I do not read those same books. Instead, I keep to the romance novels, the ones that are safe, but within their scope of approval. I find it hard to admit that I actually do find it satisfying to fuck these girls. That they do as I tell them and that I can recreate a tale spun by another. That I get to live out my fantasies.
But I can’t let myself get carried away. Distracted by all the ripe plums this world has to offer me, it has become difficult to focus. Difficult to resist.
I find myself plunging deeper into the darkness. I participate in deceiving women, capturing them, and using them for our own pleasures. It’s even gotten to the point that I can only get off if I have my women strapped, begging for mercy, and reluctant to give it to me. I thrive on their pain, live to break them down. They made me this way. I am a monster, and I know it. It weighs down on me, even though I try to ignore it. It has become increasingly hard for me to find anything redeeming about this world. Knowing they rule it with wealth means there is no escaping them, no escaping pain, blood … death. I sometimes wish that I did not know this information, so that I could live a happy life, albeit a lie. Maybe living a lie is better than facing the damned truth.

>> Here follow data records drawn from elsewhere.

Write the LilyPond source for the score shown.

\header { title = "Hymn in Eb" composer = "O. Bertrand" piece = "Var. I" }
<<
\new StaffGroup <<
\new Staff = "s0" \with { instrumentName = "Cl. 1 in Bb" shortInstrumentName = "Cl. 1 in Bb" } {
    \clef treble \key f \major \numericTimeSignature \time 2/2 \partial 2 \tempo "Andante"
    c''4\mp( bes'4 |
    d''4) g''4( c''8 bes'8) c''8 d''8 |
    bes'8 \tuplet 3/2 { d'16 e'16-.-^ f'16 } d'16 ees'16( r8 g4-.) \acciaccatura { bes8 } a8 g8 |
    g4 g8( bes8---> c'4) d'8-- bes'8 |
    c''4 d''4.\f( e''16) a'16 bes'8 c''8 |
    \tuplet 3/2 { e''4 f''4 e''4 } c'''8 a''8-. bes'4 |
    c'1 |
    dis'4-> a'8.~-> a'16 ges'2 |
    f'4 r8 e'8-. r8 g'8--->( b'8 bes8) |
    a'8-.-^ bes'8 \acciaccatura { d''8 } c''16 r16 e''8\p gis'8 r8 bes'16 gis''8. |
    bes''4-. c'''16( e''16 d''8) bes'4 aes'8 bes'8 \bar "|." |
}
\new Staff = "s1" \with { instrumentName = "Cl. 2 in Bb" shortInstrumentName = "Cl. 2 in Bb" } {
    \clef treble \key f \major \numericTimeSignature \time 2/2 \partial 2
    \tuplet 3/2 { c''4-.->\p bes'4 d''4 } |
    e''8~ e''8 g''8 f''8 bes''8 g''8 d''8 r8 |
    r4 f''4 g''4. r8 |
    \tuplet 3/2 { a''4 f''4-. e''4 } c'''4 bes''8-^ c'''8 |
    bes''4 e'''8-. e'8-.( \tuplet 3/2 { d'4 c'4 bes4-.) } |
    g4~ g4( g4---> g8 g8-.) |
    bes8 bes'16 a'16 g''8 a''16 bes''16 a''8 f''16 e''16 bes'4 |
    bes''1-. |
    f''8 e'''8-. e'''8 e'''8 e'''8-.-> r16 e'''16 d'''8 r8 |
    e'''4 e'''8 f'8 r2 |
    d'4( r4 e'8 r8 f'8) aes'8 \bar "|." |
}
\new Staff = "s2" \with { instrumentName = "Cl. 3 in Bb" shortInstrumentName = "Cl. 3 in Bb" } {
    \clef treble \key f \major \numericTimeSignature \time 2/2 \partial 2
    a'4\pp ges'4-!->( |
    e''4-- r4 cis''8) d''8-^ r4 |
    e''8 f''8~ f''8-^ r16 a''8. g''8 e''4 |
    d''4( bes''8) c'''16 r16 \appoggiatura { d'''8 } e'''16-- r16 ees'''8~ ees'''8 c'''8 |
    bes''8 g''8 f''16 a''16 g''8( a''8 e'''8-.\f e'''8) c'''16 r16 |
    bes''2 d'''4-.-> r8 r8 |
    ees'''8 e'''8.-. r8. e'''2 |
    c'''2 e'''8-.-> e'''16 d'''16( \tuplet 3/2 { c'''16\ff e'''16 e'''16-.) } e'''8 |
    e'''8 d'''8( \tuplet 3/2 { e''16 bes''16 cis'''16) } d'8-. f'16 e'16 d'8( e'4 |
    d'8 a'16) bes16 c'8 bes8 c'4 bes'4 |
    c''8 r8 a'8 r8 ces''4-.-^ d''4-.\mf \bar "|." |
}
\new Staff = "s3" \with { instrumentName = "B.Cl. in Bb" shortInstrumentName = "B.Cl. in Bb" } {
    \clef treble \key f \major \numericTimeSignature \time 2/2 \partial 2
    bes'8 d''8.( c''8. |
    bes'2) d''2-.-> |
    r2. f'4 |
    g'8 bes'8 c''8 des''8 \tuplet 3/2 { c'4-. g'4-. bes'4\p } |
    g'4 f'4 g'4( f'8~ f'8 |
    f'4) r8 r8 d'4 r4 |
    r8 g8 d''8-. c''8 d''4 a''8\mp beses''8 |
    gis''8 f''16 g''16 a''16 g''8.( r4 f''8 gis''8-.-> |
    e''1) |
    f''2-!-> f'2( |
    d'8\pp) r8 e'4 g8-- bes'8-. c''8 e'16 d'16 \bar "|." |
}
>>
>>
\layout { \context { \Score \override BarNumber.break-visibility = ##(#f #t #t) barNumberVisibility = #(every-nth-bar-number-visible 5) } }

Truth is where people are slaughtered like animals, where people get used like items, where I am but a pawn in their scheme. I’m not just emotionally sickened by what they do … by what they make me do, but physically as well. My energy has been drained. My will to live is waning. Sometimes I find myself staring at the knife, wishing I could cut my own throat so that it would all be over.
I wish I had the guts to go through with it.
The world would be better off without any of them, without me. I am part of this game, whether I want to or not. I take part in these crimes and take no responsibility or judgment for it. There is nothing worth living for anymore.